FTAI Aviation's Unique Addition: FTAI Aviation's inclusion in the MSCI World Index highlights its unique position in the aviation sector, capitalizing on current market demands and establishing a dual-threat business model that appeals to both value and growth investors.
- Dow Jones Hits New High: The Dow Jones index reached a new record for the third consecutive day on Tuesday, despite the Nasdaq Composite dropping over 100 points, indicating increased market confidence in economic recovery which may attract more investor interest.
- Employment Data on the Horizon: Investors are closely watching the upcoming U.S. January employment report, unemployment rate, and hourly wage data set to be released today, as these figures will provide crucial indicators of economic health that could influence the Federal Reserve's monetary policy decisions.
- Stable Treasury Yields: The 10-year Treasury bond yield stands at 4.13%, while the two-year bond yield is at 3.45%, reflecting market expectations of stable interest rate trends that may affect investors' asset allocation strategies moving forward.
- Analyst Optimism: Professor Jeremy Siegel maintains a constructive outlook on the U.S. stock market and economy, characterizing the current environment as a “broadening bull market,” and anticipates clearer economic prospects in 2026 once political and legal uncertainties are resolved.
- Index Changes Overview: In the February 2026 Index Review, MSCI will add 63 securities to the MSCI ACWI Index while deleting 61, indicating shifts in market dynamics and investor focus.
- Global Standard Index Additions: The largest additions to the MSCI Global Standard Index by market capitalization include AST SpaceMobile A, Coherent Corp, and FTAI Aviation, reflecting their growth potential and market recognition in their respective sectors.

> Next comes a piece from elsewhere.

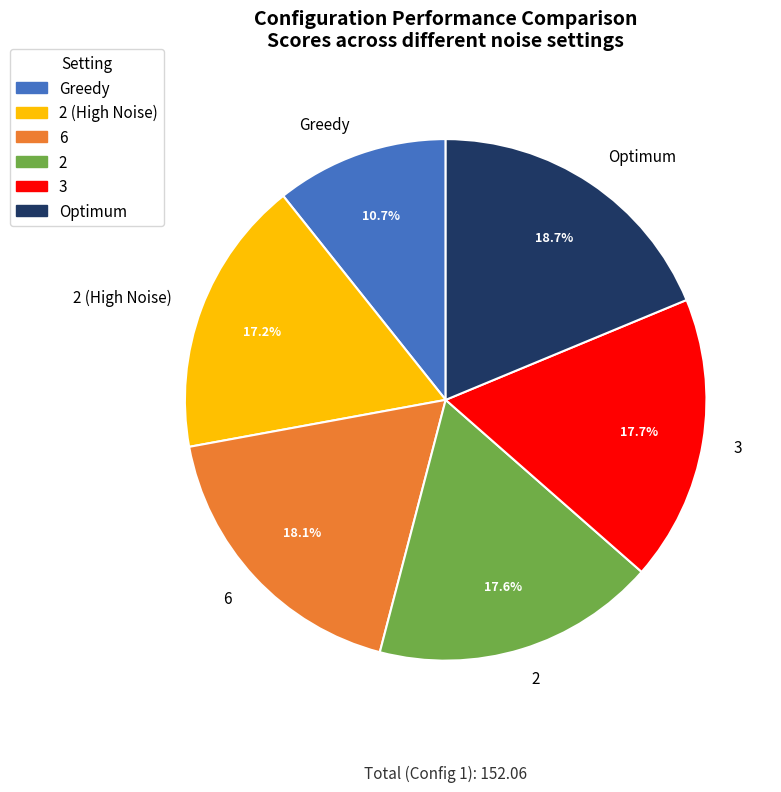

Which slice is the smallest?

Greedy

- Small Cap Index Adjustments: The MSCI ACWI Small Cap Index will see 204 additions and 134 deletions, highlighting the activity of small enterprises and investor confidence in their future growth prospects.
- Frontier Markets Index Update: The MSCI Frontier Markets Index will add 6 securities and remove 6, with significant additions including Vietnam's Masan Consumer and Gelex Electricity, showcasing investment opportunities and economic recovery in emerging markets.
- Index Changes Overview: In the February 2026 Index Review, the MSCI ACWI Index will add 63 securities while deleting 61, indicating ongoing market dynamics that could influence investors' asset allocation strategies.
- Global Standard Index Additions: The largest additions to the MSCI World Index by market capitalization include AST SpaceMobile A, Coherent Corp, and FTAI Aviation, reflecting their market recognition and potentially attracting more investor interest.
- Small Cap Index Adjustments: The MSCI ACWI Small Cap Index will see 204 additions and 134 deletions, indicating increased activity among smaller companies, which may present new investment opportunities for investors.
- Frontier Markets Index Update: The MSCI Frontier Markets Index will add 6 securities and delete 6, with notable additions like Vietnam's Masan Consumer and Gelex Electricity, which could enhance the investment appeal of these markets and promote regional economic development.
- Earnings Report: S&P Global Inc. reported mixed fourth-quarter earnings, leading to a decline in its share prices.
- Market Impact: The drop in shares was exacerbated by a previous slump in AI-driven information services.